С исполнительницей главной роли Юлией Пересильд отношения у нас тоже как-то не сложились. Она хорошая, в общем, актриса. Но в ее исполнении героиня была совершенно не Гурченко! Не та энергетика. В какой-то момент у Юлии возникла идея сделать к каждой серии музыкально-танцевальный клип. Говорит: «Это можно сделать на раз-два, ничего сложного». Я объяснил, что на раз-два клип не делается, это отдельная работа, нужен сценарий... Она обиделась.

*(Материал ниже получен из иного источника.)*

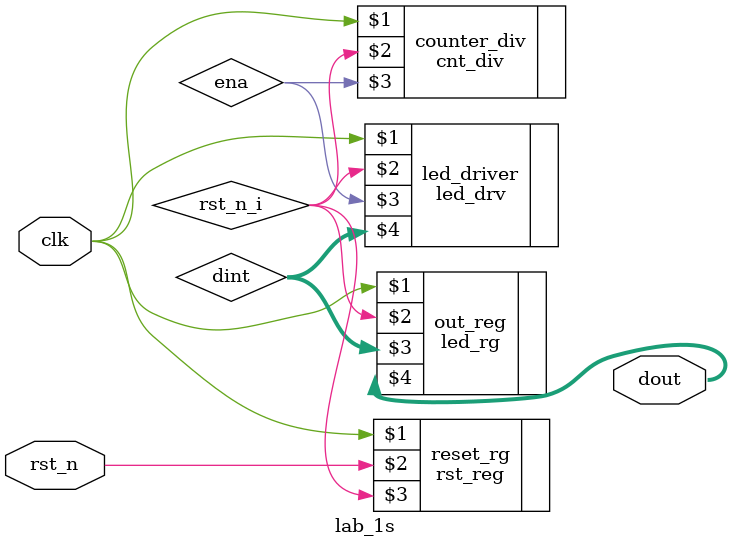
<source format=sv>
module lab_1s (
	(* altera_attribute = "-name IO_STANDARD \"3.3-V LVCMOS\"", chip_pin = "23" *)
	input clk,	
	(* altera_attribute = "-name IO_STANDARD \"2.5V\"", chip_pin = "64" *)
	input rst_n,
	(* altera_attribute = "-name IO_STANDARD \"2.5-V\"", chip_pin = "65, 66, 67, 68, 69, 70, 71, 72" *)		
	output reg [7:0]dout);
	
wire [7:0] dint;

wire rst_n_i, ena;

rst_reg reset_rg(clk, rst_n, rst_n_i);

cnt_div #(.cm()) //12500000
  counter_div(clk, rst_n_i, ena);

led_drv led_driver(clk, rst_n_i, ena, dint);

led_rg out_reg (clk, rst_n_i, dint, dout);

endmodule 
</source>
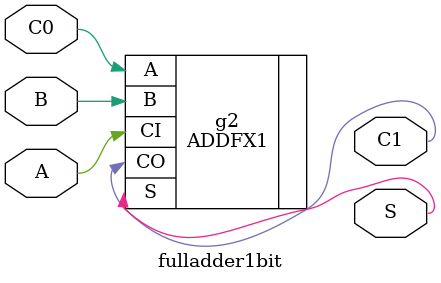
<source format=v>
/*
###############################################################
#  Generated by:      Cadence Innovus 16.21-s078_1
#  OS:                Linux x86_64(Host ID client02)
#  Generated on:      Mon Sep 30 15:37:28 2019
#  Design:            fulladder1bit
#  Command:           saveNetlist fulladder1bit-innovus-netlist.v
###############################################################
*/
// Generated by Cadence Genus(TM) Synthesis Solution 16.21-s018_1
// Generated on: Sep 29 2019 22:07:22 IST (Sep 29 2019 16:37:22 UTC)
// Verification Directory fv/fulladder1bit 
module fulladder1bit (
	C0, 
	A, 
	B, 
	S, 
	C1);
   input C0;
   input A;
   input B;
   output S;
   output C1;

   ADDFX1 g2 (.A(C0),
	.B(B),
	.CI(A),
	.CO(C1),
	.S(S));
endmodule


</source>
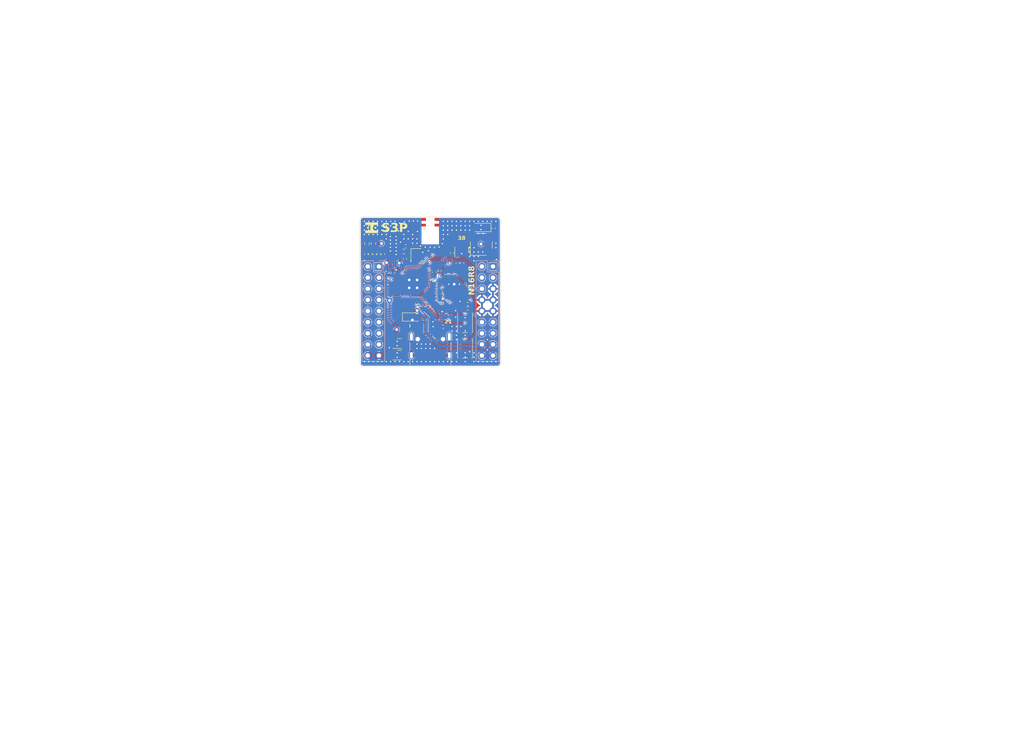
<source format=kicad_pcb>
(kicad_pcb
	(version 20240108)
	(generator "pcbnew")
	(generator_version "8.0")
	(general
		(thickness 1.6)
		(legacy_teardrops no)
	)
	(paper "A4")
	(layers
		(0 "F.Cu" signal)
		(1 "In1.Cu" signal)
		(2 "In2.Cu" signal)
		(31 "B.Cu" signal)
		(32 "B.Adhes" user "B.Adhesive")
		(33 "F.Adhes" user "F.Adhesive")
		(34 "B.Paste" user)
		(35 "F.Paste" user)
		(36 "B.SilkS" user "B.Silkscreen")
		(37 "F.SilkS" user "F.Silkscreen")
		(38 "B.Mask" user)
		(39 "F.Mask" user)
		(40 "Dwgs.User" user "User.Drawings")
		(41 "Cmts.User" user "User.Comments")
		(42 "Eco1.User" user "User.Eco1")
		(43 "Eco2.User" user "User.Eco2")
		(44 "Edge.Cuts" user)
		(45 "Margin" user)
		(46 "B.CrtYd" user "B.Courtyard")
		(47 "F.CrtYd" user "F.Courtyard")
		(48 "B.Fab" user)
		(49 "F.Fab" user)
		(50 "User.1" user)
		(51 "User.2" user)
		(52 "User.3" user)
		(53 "User.4" user)
		(54 "User.5" user)
		(55 "User.6" user)
		(56 "User.7" user)
		(57 "User.8" user)
		(58 "User.9" user "plugins.config")
	)
	(setup
		(stackup
			(layer "F.SilkS"
				(type "Top Silk Screen")
			)
			(layer "F.Paste"
				(type "Top Solder Paste")
			)
			(layer "F.Mask"
				(type "Top Solder Mask")
				(color "Black")
				(thickness 0.01)
			)
			(layer "F.Cu"
				(type "copper")
				(thickness 0.05)
			)
			(layer "dielectric 1"
				(type "prepreg")
				(thickness 0.11)
				(material "FR4")
				(epsilon_r 4.5)
				(loss_tangent 0.02)
			)
			(layer "In1.Cu"
				(type "copper")
				(thickness 0.05)
			)
			(layer "dielectric 2"
				(type "core")
				(thickness 1.16)
				(material "FR4")
				(epsilon_r 4.5)
				(loss_tangent 0.02)
			)
			(layer "In2.Cu"
				(type "copper")
				(thickness 0.05)
			)
			(layer "dielectric 3"
				(type "prepreg")
				(thickness 0.11)
				(material "FR4")
				(epsilon_r 4.5)
				(loss_tangent 0.02)
			)
			(layer "B.Cu"
				(type "copper")
				(thickness 0.05)
			)
			(layer "B.Mask"
				(type "Bottom Solder Mask")
				(color "Black")
				(thickness 0.01)
			)
			(layer "B.Paste"
				(type "Bottom Solder Paste")
			)
			(layer "B.SilkS"
				(type "Bottom Silk Screen")
			)
			(copper_finish "HAL SnPb")
			(dielectric_constraints no)
		)
		(pad_to_mask_clearance 0)
		(allow_soldermask_bridges_in_footprints no)
		(pcbplotparams
			(layerselection 0x00010fc_ffffffff)
			(plot_on_all_layers_selection 0x0000000_00000000)
			(disableapertmacros no)
			(usegerberextensions yes)
			(usegerberattributes no)
			(usegerberadvancedattributes no)
			(creategerberjobfile no)
			(dashed_line_dash_ratio 12.000000)
			(dashed_line_gap_ratio 3.000000)
			(svgprecision 4)
			(plotframeref no)
			(viasonmask no)
			(mode 1)
			(useauxorigin no)
			(hpglpennumber 1)
			(hpglpenspeed 20)
			(hpglpendiameter 15.000000)
			(pdf_front_fp_property_popups yes)
			(pdf_back_fp_property_popups yes)
			(dxfpolygonmode yes)
			(dxfimperialunits yes)
			(dxfusepcbnewfont yes)
			(psnegative no)
			(psa4output no)
			(plotreference yes)
			(plotvalue yes)
			(plotfptext yes)
			(plotinvisibletext no)
			(sketchpadsonfab no)
			(subtractmaskfromsilk no)
			(outputformat 1)
			(mirror no)
			(drillshape 0)
			(scaleselection 1)
			(outputdirectory "../../../../../Downloads/Very large PCBWay order/LilS3/")
		)
	)
	(net 0 "")
	(net 1 "Net-(ANT1-FEED{slash}GND)")
	(net 2 "GND")
	(net 3 "/VDD_SPI")
	(net 4 "Net-(C3-Pad1)")
	(net 5 "/XTAL_N")
	(net 6 "+3V3")
	(net 7 "/VDD3P3")
	(net 8 "/VBUS")
	(net 9 "/VIN")
	(net 10 "/U3V3")
	(net 11 "/LNA_IN")
	(net 12 "Net-(C19-Pad1)")
	(net 13 "/RESET")
	(net 14 "/21")
	(net 15 "Net-(D4-A)")
	(net 16 "Net-(J1-CC1)")
	(net 17 "/D_P")
	(net 18 "/D_N")
	(net 19 "unconnected-(J1-SBU1-PadA8)")
	(net 20 "Net-(J1-CC2)")
	(net 21 "unconnected-(J1-SBU2-PadB8)")
	(net 22 "unconnected-(J1-SHIELD-PadS1)")
	(net 23 "/1")
	(net 24 "/4")
	(net 25 "/6")
	(net 26 "/8")
	(net 27 "/10")
	(net 28 "/11")
	(net 29 "/9")
	(net 30 "/7")
	(net 31 "/5")
	(net 32 "/2")
	(net 33 "/12")
	(net 34 "/14")
	(net 35 "/16")
	(net 36 "/18")
	(net 37 "/45")
	(net 38 "/47")
	(net 39 "/48")
	(net 40 "/17")
	(net 41 "/15")
	(net 42 "/13")
	(net 43 "Net-(Q1-B)")
	(net 44 "/SPIHD")
	(net 45 "Net-(U1-SPIHD)")
	(net 46 "/SPIWP")
	(net 47 "Net-(U1-SPIWP)")
	(net 48 "/SPICLK")
	(net 49 "Net-(U1-SPICLK)")
	(net 50 "/SPIQ")
	(net 51 "Net-(U1-SPIQ)")
	(net 52 "/SPID")
	(net 53 "Net-(U1-SPID)")
	(net 54 "/SPICS0")
	(net 55 "/XTAL_P")
	(net 56 "/PIEZO")
	(net 57 "/BOOT")
	(net 58 "/3")
	(net 59 "/D-")
	(net 60 "/D+")
	(net 61 "/SPICS1")
	(net 62 "unconnected-(U1-GPIO33-Pad38)")
	(net 63 "unconnected-(U1-GPIO34-Pad39)")
	(net 64 "unconnected-(U1-GPIO35-Pad40)")
	(net 65 "unconnected-(U1-GPIO36-Pad41)")
	(net 66 "unconnected-(U1-GPIO37-Pad42)")
	(net 67 "unconnected-(U1-MTCK-Pad44)")
	(net 68 "unconnected-(U1-MTDO-Pad45)")
	(net 69 "unconnected-(U1-MTDI-Pad47)")
	(net 70 "unconnected-(U1-MTMS-Pad48)")
	(net 71 "unconnected-(U1-U0TXD-Pad49)")
	(net 72 "unconnected-(U1-U0RXD-Pad50)")
	(net 73 "Net-(D5-PadC)")
	(net 74 "/46")
	(net 75 "unconnected-(U2-DOUT-Pad3)")
	(footprint "Resistor_SMD:R_0402_1005Metric" (layer "F.Cu") (at 166.2975 71.9275 90))
	(footprint "ESP32-S2:QFN40P700X700X90-57N-D" (layer "F.Cu") (at 155.129 76.649999))
	(footprint "Resistor_SMD:R_0201_0603Metric" (layer "F.Cu") (at 155.0525 63.2125))
	(footprint "Resistor_SMD:R_0201_0603Metric" (layer "F.Cu") (at 150.28 72.87 180))
	(footprint "Button_Switch_SMD:SW_SPST_PTS810" (layer "F.Cu") (at 166.957499 91.3425 90))
	(footprint "Resistor_SMD:R_0603_1608Metric" (layer "F.Cu") (at 152.995 69.26))
	(footprint "Package_TO_SOT_SMD:SOT-666" (layer "F.Cu") (at 158.791111 82.920971 135))
	(footprint "Resistor_SMD:R_0402_1005Metric" (layer "F.Cu") (at 165.285 71.9275 90))
	(footprint "Resistor_SMD:R_0402_1005Metric" (layer "F.Cu") (at 157.75 84.85 90))
	(footprint "LTST-C190GKT:LEDC1608X35N" (layer "F.Cu") (at 159.98 73.99 90))
	(footprint "Resistor_SMD:R_0402_1005Metric" (layer "F.Cu") (at 146.330001 69.87 90))
	(footprint "Resistor_SMD:R_0402_1005Metric" (layer "F.Cu") (at 148.23 69.87 90))
	(footprint "logo:gaygaygaygay" (layer "F.Cu") (at 145.6725 63.8325))
	(footprint "Resistor_SMD:R_0201_0603Metric" (layer "F.Cu") (at 157.43 70.63 90))
	(footprint "Inductor_SMD:L_0201_0603Metric" (layer "F.Cu") (at 150.6 71.82 90))
	(footprint "2450AT18D0100:2450AT18D0100E" (layer "F.Cu") (at 159.0325 62.5825))
	(footprint "Resistor_SMD:R_0402_1005Metric" (layer "F.Cu") (at 160.64 84.84 90))
	(footprint "W25Q128JVPIQ:SON127P600X500X80-9N-D" (layer "F.Cu") (at 164.475 76.72 90))
	(footprint "Diode_SMD:Nexperia_CFP3_SOD-123W" (layer "F.Cu") (at 154.95 84.21))
	(footprint "Resistor_SMD:R_0402_1005Metric" (layer "F.Cu") (at 145.390002 69.87 90))
	(footprint "Connector_USB:USB_C_Receptacle_GCT_USB4105-xx-A_16P_TopMnt_Horizontal" (layer "F.Cu") (at 159.05 91.855))
	(footprint "Resistor_SMD:R_0201_0603Metric" (layer "F.Cu") (at 154.07 70.695 -90))
	(footprint "Package_SON:WSON-6-1EP_2x2mm_P0.65mm_EP1x1.6mm_ThermalVias" (layer "F.Cu") (at 151.4875 92.9))
	(footprint "Resistor_SMD:R_0201_0603Metric" (layer "F.Cu") (at 160.5425 77.4425 180))
	(footprint "Resistor_SMD:R_0201_0603Metric" (layer "F.Cu") (at 156.1075 63.5375 -90))
	(footprint "Button_Switch_SMD:SW_SPST_PTS810" (layer "F.Cu") (at 166.957499 85.560001 -90))
	(footprint "Resistor_SMD:R_0402_1005Metric" (layer "F.Cu") (at 167.577499 81.290001 180))
	(footprint "Resistor_SMD:R_0402_1005Metric" (layer "F.Cu") (at 147.280002 69.87 90))
	(footprint "Resistor_SMD:R_0201_0603Metric" (layer "F.Cu") (at 154.0025 63.5325 -90))
	(footprint "Package_TO_SOT_SMD:SOT-23" (layer "F.Cu") (at 166.195 68.87 90))
	(footprint "Resistor_SMD:R_0402_1005Metric" (layer "F.Cu") (at 150.51 74.15 90))
	(footprint "Inductor_SMD:L_0402_1005Metric" (layer "F.Cu") (at 149.57 74.165 90))
	(footprint "Resistor_SMD:R_0201_0603Metric" (layer "F.Cu") (at 160.5425 78.1425 180))
	(footprint "Resistor_SMD:R_0402_1005Metric" (layer "F.Cu") (at 144.440003 69.87 90))
	(footprint "Diode_SMD:Nexperia_CFP3_SOD-123W" (layer "F.Cu") (at 170.611249 63.784999 180))
	(footprint "Resistor_SMD:R_0402_1005Metric"
		(layer "F.Cu")
		(uuid "a3075b3d-12e4-4167-99d1-b4a6eb1a2110")
		(at 161.17 73.56 90)
		(descr "Resistor SMD 0402 (1005 Metric), square (rectangular) end terminal, IPC_7351 nominal, (Body size source: IPC-SM-782 page 72, https://www.pcb-3d.com/wordpress/wp-content/uploads/ipc-sm-782a_amendment_1_and_2.pdf), generated with kicad-footprint-generator")
		(tags "resistor")
		(property "Reference" "R6"
			(at 0 -1.17 90)
			(layer "F.SilkS")
			(hide yes)
			(uuid "02aaee63-cb80-4d3d-b01b-ec3414c047bc")
			(effects
				(font
					(size 1 1)
					(thickness 0.15)
				)
			)
		)
		(property "Value" "120"
			(at 0 1.17 90)
			(layer "F.Fab")
			(uuid "7879f8ac-014c-4abb-85f0-76f392d4fc4b")
			(effects
				(font
					(size 1 1)
					(thickness 0.15)
				)
			)
		)
		(property "Footprint" ""
			(at 0 0 90)
			(layer "F.Fab")
			(hide yes)
			(uuid "b633e52d-7f88-4fac-8e40-189d663a5e6c")
			(effects
				(font
					(size 1.27 1.27)
					(thickness 0.15)
				)
			)
		)
		(property "Datasheet" ""
			(at 0 0 90)
			(layer "F.Fab")
			(hide yes)
			(uuid "fedcdf08-dce1-4822-9ba8-b3e7bf14f7c6")
			(effects
				(font
					(size 1.27 1.27)
					(thickness 0.15)
				)
			)
		)
		(property "Description" "Resistor"
			(at 0 0 90)
			(layer "F.Fab")
			(hide yes)
			(uuid "47a9a6d5-0676-48fc-a8e3-eafc449e866e")
			(effects
				(font
					(size 1.27 1.27)
					(thickness 0.15)
				)
			)
		)
		(path "/8c4b397f-b3e9-4be5-9e3f-4034bf935e2a")
		(sheetfile "espmodular.kicad_sch")
		(attr smd)
		(fp_line
			(start -0.153641 -0.38)
			(end 0.153641 -0.38)
			(stroke
				(width 0.12)
				(type solid)
			)
			(layer "F.SilkS")
			(uuid "39f1ec3f-699f-4a5b-8f57-bf67842ac314")
		)
		(fp_line
			(start -0.153641 0.38)
			(end 0.153641 0.38)
			(stroke
				(width 0.12)
				(type solid)
			)
			(layer "F.SilkS")
			(uuid "2935c00f-9345-44b1-a965-87e
... [697942 chars truncated]
</source>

Потом еще снимали сцену отчаяния героини, и актриса легла на диван, лицо закрыла. Говорю:

— А что я буду снимать — платок? Отчаяние должно быть на лице, а не на платке!

Но режиссер сказал:

— Нет, все замечательно, мне нравится!

Ну а добил меня эпизод, когда героиня и ее муж Александр Фадеев на четвереньках бегают друг за другом по квартире. Я отказался снимать такую пошлятину, Пересильд снова обиделась: «На вас не угодишь, все вам плохо!» А чего хорошего? Но спорить не имело смысла: режиссерам сериала, насколько я понял, было наплевать. В общем, я ушел. Доснимали с другими операторами. И сняли черт-те о чем, по-моему: один муж, второй, скандалы, выяснение отношений... Сколько-нибудь значимым событием фильм, во всяком случае, не стал.

Я не вижу ничего страшного в том, что теперь не снимаю. Как-никак в феврале мне стукнет семьдесят восемь, и большая часть жизни пришлась на другое время, другое кино, общение с другими людьми... Вписаться в нынешний кинематограф я не стремлюсь. Нашел себе более подходящее дело: преподаю на операторском факультете во ВГИКе, набрал новый курс. А снимать — это теперь работа моего внука Артема, он стал оператором. Я рад за него: профессия сложная, но интересная. Я никогда не жалел, что ее выбрал.